As a practical matter, one might ask, “What’s the difference between a Democrat County Assessor and a Republican County Assessor?” Does one round up and the other down?

But it is Lindgren who has begged the question of party affiliation. He could seek re-election with no party affiliation. But he says becoming a Republican is meaningful to him. And the decision matters to us, too. He wants our votes. He won’t get mine until I know what kind of Republican he has become:

Do his personal values now align with those of Donald J. Trump, to whom the majority of American voters identifying as Republicans owe allegiance — never mind that the president, without a shred of credible evidence, holds fast to the big lie that the 2020 election was “stolen” from him, and that he issued wholesale pardons to the insurrectionists who stormed the U.S. Capitol, clamoring that his vice president be hanged for upholding the rule of law? Never mind, also, that our president has brazenly weaponized the Justice Department to prosecute his political enemies; that he and his minions have undermined and mocked the constitutional prerogatives of Congress as a coequal branch of government and are now intent on rolling back voting rights while casting spurious doubts on the security of our elections.

The danger in daring to deviate from the MAGA masquerade is to be branded a traitor by Trump, or at least a “nitwit” by Chairman Walsh. But, as Lindgren has said, integrity matters most. This above all: to thine own self be true. I’m certain the Mainstream wing will welcome his conversion if his heart is still truly with small-d democracy rather than lockstep authoritarianism.

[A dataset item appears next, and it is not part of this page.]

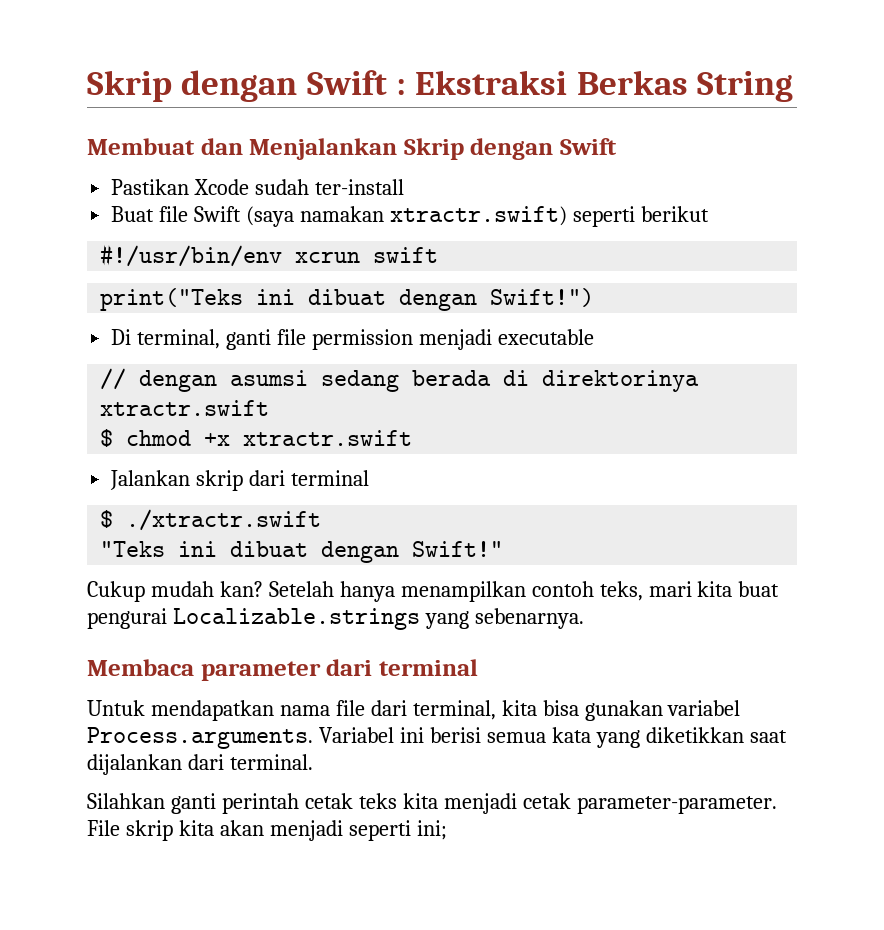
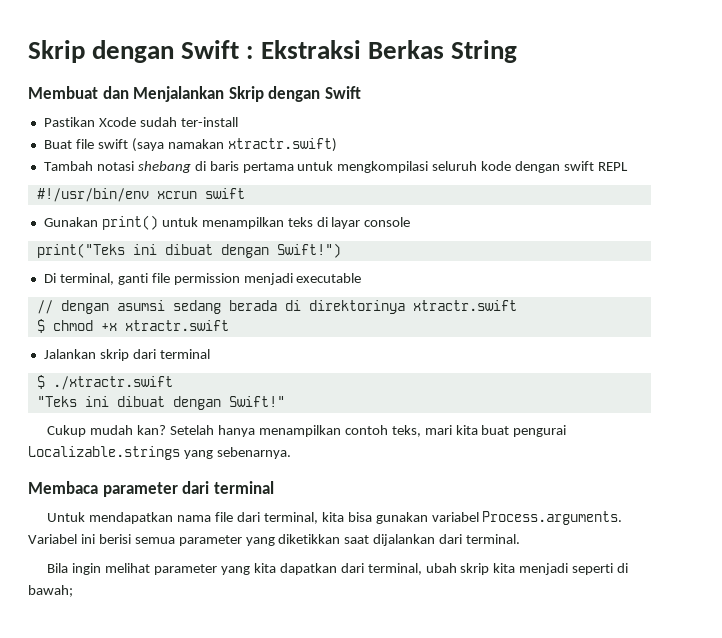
[194,206,242,222] Swift -> [97,139,128,149] swift
[572,206,709,227] [100,244,439,267] seperti berikut // #!/usr/bin/env xcrun swift -> [43,161,628,173] [36,188,245,202] [43,215,411,230] // Tambah notasi shebang di baris pertama untuk mengkompilasi seluruh kode dengan swift REPL // #!/usr/bin/env xcrun swift // Gunakan print() untuk menampilkan teks di layar console
[551,727,591,743] kata -> [178,535,242,546] parameter
[87,793,777,814] [87,820,447,841] Silahkan ganti perintah cetak teks kita menjadi cetak parameter-parameter. File skrip kita akan menjadi seperti ini; -> [47,563,629,575] [28,585,73,597] Bila ingin melihat parameter yang kita dapatkan dari terminal, ubah skrip kita menjadi seperti di bawah;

I’m not implying there’s any opportunism here, but as a matter of street-level retail politics, Lindgren might come to regret the timing of this decision. The political winds along the Harbor and across America seem to be shifting as Trump’s arrogance accelerates. I’m told that at least one other local politician has had second thoughts about switching parties.

John C. Hughes was chief historian for the Office of the Secretary of State for 17 years after retiring as editor and publisher of The Daily World in 2008.